**TASK BRIEF:**
Copy each line containing "política" from the listing below.

**DATASET CONTENT:**

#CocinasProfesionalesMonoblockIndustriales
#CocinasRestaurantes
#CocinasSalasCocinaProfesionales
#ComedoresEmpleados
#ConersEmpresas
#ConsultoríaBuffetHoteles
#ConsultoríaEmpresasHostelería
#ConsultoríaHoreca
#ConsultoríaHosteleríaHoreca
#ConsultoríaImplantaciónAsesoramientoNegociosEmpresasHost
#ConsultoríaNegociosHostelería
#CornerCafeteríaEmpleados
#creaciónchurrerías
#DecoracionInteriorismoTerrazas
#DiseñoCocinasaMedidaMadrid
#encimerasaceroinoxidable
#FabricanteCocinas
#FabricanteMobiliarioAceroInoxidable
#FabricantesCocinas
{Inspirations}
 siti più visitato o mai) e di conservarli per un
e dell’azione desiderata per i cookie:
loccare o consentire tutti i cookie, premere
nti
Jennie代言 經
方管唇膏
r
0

==

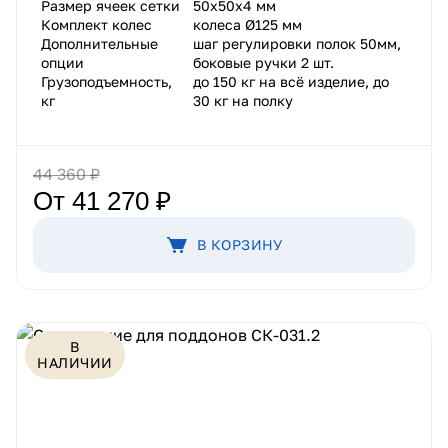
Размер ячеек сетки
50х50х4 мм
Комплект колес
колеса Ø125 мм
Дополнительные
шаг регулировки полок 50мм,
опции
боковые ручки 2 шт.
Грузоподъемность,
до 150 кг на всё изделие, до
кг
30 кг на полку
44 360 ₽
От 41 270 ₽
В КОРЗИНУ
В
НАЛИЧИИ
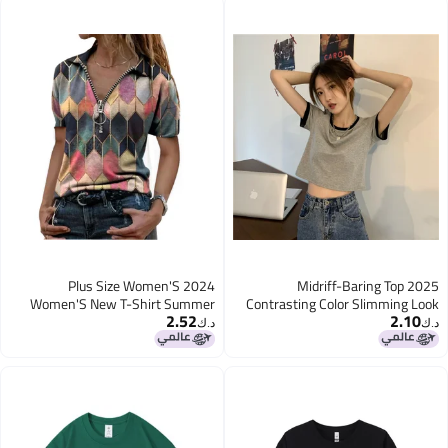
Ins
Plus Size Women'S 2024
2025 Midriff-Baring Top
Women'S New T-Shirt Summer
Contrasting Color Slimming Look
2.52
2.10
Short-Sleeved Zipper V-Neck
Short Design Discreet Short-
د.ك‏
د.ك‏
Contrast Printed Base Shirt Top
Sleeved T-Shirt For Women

* * *

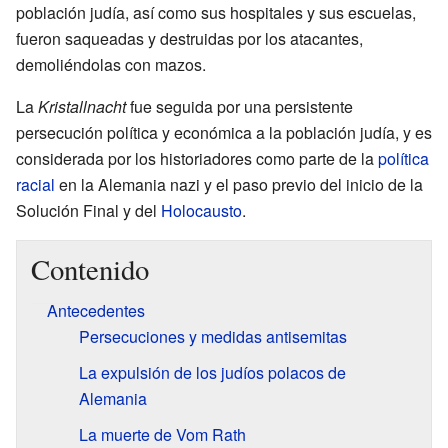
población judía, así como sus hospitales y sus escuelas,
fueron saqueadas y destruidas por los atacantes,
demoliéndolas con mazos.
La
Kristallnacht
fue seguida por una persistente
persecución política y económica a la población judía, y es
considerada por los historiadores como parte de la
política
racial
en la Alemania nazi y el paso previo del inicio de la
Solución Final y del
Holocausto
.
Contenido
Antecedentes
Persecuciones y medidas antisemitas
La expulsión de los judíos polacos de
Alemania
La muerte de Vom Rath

**EXERCISE ANSWER:**
persecución política y económica a la población judía, y es
política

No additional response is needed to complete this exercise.